Fortnite is one of those games that forces someone like me — someone who is supposed to see trends coming — to recalibrate. All through 2017, I was playing and enjoying PlayerUnknown’s Battlegrounds, and I also loved writing about it because I understood it. It’s a lot easier to write about something that you get.
With Fortnite? Well, I’ve struggled.
Fortnite is fine. I’ve spent 10 hours in its take on the battle royale genre, and the worst thing I can say is that I don’t feel anything when I play it. If I interrogate my reaction to Fortnite, I think that 500+ hours of PUBG has made me numb. Epic’s remix on the last-player-standing shooter is fast, arcadey, and silly, and I can appreciate those things, but they are not why I show up for the battle royale. I’m here for the tension.
But I am in the minority.

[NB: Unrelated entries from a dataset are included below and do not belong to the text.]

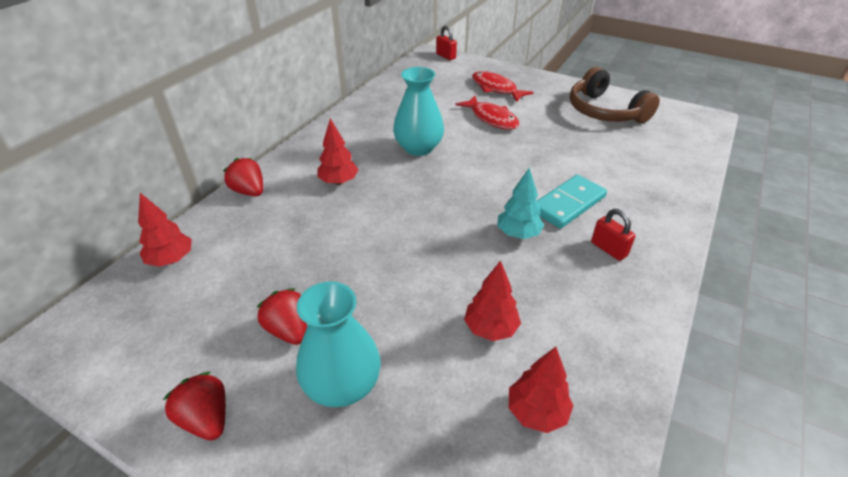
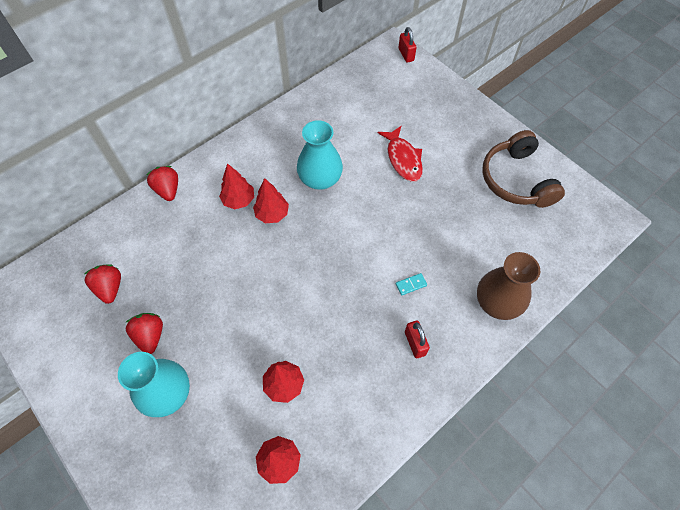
camera: 20 degrees right, 20 degrees up
(171, 260) = (94, 245): red tree -> red tree (272, 214)
(206, 419) = (80, 387): red strawberry -> red strawberry (110, 288)
(496, 88) = (429, 117): red fish -> none
(518, 234) = (352, 303): turquoise tree -> none
(568, 204) = (411, 284): turquoise domino -> turquoise domino, size x0.43
(661, 196) = (497, 302): none -> brown vase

Other players and people who do not traditionally play games as often all seem to prefer Fortnite, and I think this is for a couple of reasons. Yes, the arcade-style action on a smaller map is appealing, but that is overthinking what is happening here. The real reason that Fortnite is the game of the people is because it runs excellent on consoles and now mobile. As much as I’ve turned into a snooty PC elitist over the last five years (I’m playing a review game on console right now because the PC code isn’t ready, and I can’t shake the feeling that I’m not playing the “real” game, which is stupid), let’s not pretend consoles don’t have a much larger and broader audience in markets like the United States and Western Europe.
So is it a bad sign for PC that the console-optimized game Fortnite has dominated its PC-first counterpart PUBG? I don’t think so. Let’s ignore that we have room for all of these options. I would argue that PC is the trendsetter. It’s the platform where content creators on Twitch and YouTube set the tone.
Fortnite superstar Ninja can livestream to more than 100,000 people on his PC, and then the majority of those people will pick up the game on their PlayStation 4 or Xbox One. This goes beyond influencers, though.
It’s important that the last two tectonic shifts in the conversation around gaming both started on PC. We have battle royale happening right now, and that follows the meteoric rise of Minecraft. Fortnite may have launched on everything at the same time, but it was aping a game mode that PUBG made popular on Steam. And that was the first standalone game from a modmaker who added battle royale into PC survival games H1Z1 and DayZ. So these phenomenons consistently start on PC before expanding out to every other platform imaginable since. Could battle royale or Minecraft have started on other platforms? Maybe, but they didn’t. When it comes to experimentation and innovation, the PC is still the leader. As an aside, this is why I prefer Vive and Oculus Rift to the PlayStation VR — experimental VR is so cool, and PC is where that is happening.
And sure, the smartphone has disrupted gaming, but Candy Crush Saga is still the top-grossing iOS game. That came out in 2012. So until the mobile market shakes that stagnation, it’s going to have to continue jumping on the bandwagons that the PC is pulling.